Sunday, February 15, 2009

Juniperus communis L.

English Name : Common Juniper

Family : Cupressaceae

A dwarf, procumbent, busy evergreen shrub, or a neat bush 2 to 5 feet high with upright branches, or a small tree reaching 30 feet high; bark chocolage-brown, coming away in flakes on the old branches, young twigs divaricate. Leaves very numerous, persistent, arranged mostly in threes, spreading at right angles and rigid; when full-grown, about ½ inch long, linear, tapering to a sharp prickly point, articulated on stem, with a prominent knob at the base above, channeled, glaucous or pinkish, with green margins, above, bluntly keeled and bright green beneath; shorter and more concave a the base of the branches. Flowers dioecious, the male in male in small catkins with a few small scales at the base, ovoid or globose, consisting of several whorls of decussate horizontal stamens. Female cones consisting of about 12 to 16 green, ovate, acute, fleshy scales, closely placed in 3 to 5 rows on a short axis and overlapping, the lower empty; the uppermost 3 surrounding the naked ovules, thinner, pinkish. Ovules erect, 3, alternating with the scales. Fruit berry like from the growth of the three uppermost bracts of the cone. Seeds small, 3 in each fruit, close together, their upper half conical and triangular, the lower rounded; testa very hard, with several large glands or sacs on its lower part; embryo straight, in scanty endosperm, cotyledons 2, small; radicle superior.
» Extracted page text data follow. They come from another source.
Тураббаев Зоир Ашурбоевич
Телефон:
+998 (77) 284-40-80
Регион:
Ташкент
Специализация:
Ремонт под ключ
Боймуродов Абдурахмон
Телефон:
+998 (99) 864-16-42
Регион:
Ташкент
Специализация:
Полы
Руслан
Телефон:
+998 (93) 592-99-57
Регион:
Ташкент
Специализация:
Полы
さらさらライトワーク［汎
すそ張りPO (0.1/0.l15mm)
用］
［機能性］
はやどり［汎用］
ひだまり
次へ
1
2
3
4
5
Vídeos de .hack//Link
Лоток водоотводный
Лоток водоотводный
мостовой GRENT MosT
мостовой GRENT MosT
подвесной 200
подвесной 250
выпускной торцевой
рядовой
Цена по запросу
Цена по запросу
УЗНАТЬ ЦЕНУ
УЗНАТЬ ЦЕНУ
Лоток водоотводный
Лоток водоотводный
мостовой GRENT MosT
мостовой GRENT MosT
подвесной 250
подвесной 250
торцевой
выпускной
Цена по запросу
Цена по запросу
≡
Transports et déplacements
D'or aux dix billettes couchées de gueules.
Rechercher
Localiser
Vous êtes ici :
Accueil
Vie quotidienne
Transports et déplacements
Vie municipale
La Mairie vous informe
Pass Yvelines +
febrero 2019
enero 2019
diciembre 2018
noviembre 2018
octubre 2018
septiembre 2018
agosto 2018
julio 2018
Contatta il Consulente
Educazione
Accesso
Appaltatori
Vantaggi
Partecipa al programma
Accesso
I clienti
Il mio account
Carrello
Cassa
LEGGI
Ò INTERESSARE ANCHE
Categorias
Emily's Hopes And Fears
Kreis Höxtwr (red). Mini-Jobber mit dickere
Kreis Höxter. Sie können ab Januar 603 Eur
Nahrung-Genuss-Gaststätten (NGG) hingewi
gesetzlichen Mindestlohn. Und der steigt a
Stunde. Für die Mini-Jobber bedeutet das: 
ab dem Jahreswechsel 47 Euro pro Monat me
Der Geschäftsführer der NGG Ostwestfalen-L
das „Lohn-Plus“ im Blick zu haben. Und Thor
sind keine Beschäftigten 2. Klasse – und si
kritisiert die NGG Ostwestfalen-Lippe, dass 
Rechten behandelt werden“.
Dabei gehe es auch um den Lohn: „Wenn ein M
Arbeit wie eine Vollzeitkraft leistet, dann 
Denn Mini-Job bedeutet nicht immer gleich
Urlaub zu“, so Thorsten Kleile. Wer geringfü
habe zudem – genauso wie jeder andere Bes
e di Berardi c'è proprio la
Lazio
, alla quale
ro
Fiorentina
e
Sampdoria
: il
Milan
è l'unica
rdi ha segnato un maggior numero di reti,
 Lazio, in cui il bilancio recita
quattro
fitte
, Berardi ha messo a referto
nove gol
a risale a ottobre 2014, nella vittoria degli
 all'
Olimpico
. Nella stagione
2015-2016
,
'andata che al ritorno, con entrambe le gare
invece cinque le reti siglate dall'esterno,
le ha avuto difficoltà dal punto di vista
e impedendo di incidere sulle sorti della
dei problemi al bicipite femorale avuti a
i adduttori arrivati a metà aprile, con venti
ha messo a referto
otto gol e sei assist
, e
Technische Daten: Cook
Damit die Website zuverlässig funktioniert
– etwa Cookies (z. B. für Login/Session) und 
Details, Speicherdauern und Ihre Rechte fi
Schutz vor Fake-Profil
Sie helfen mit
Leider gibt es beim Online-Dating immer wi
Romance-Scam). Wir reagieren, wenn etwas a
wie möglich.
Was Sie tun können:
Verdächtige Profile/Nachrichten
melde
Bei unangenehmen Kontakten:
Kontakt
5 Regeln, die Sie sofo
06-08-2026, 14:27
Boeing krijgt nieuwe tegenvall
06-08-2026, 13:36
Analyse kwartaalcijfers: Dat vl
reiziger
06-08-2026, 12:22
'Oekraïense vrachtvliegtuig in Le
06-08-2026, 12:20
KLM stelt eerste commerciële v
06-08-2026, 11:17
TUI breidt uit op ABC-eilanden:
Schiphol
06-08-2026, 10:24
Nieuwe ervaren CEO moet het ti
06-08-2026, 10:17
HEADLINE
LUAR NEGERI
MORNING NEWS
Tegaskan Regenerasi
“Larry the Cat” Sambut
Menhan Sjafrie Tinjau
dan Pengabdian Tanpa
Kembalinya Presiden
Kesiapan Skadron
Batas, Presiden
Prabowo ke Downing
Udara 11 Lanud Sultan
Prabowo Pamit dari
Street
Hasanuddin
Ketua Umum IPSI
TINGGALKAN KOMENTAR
Open areas and wetlands of Asia, Europe and North America.

Parts Used : Ripe fruit

Herb Effects
Diuretic, stimulates the flow of bile and the appetite.

Active Ingredients
An essential oil (similar to turpentine oil), tannins and flavonoids, (+)-catechin, acetic acid, alpha-humulene, alpha-phyllandrene, alpha-pinene, alpha-terpinene, alpha-terpineol, ascorbic acid, beta-carotene, beta-pinene, betulin, borneol, bornyl-acetate, camphor, caryophyllene, citronellal, citronellol, epicatechin, farnesol, gamma-terpinene, limonene, menthol, myrcene, nerolidol, p-cymene, pectin, rutin.

Medicinal Use
In urinary tract diseases, dropsy, digestive maladies, maladies associated with the chills, rheumatism and body aches. Oil of Juniper is given as a diuretic, stomachic, and carminative in indigestion, flatulence, and diseases of the kidney and bladder. The oil mixed with lard is also used in veterinary practice as an application to exposed wounds and prevents irritation from flies. Spirit of Juniper is employed as a stimulating diuretic in cardiac and hepatic dropsy. The fruit is readily eaten by most animals, especially sheep, and to prevent and cure dropsy.

Infusion: 1 tsp of crushed drug/cup boiling water consumed in the morning and evening; or taken 3 times per day (for rheumatism and similar maladies).
Oil: 2 to 15 minims.
Tincture,: one to ten drops.

Should not be taken for longer than 5 weeks if kidney inflammation is present and when pregnant.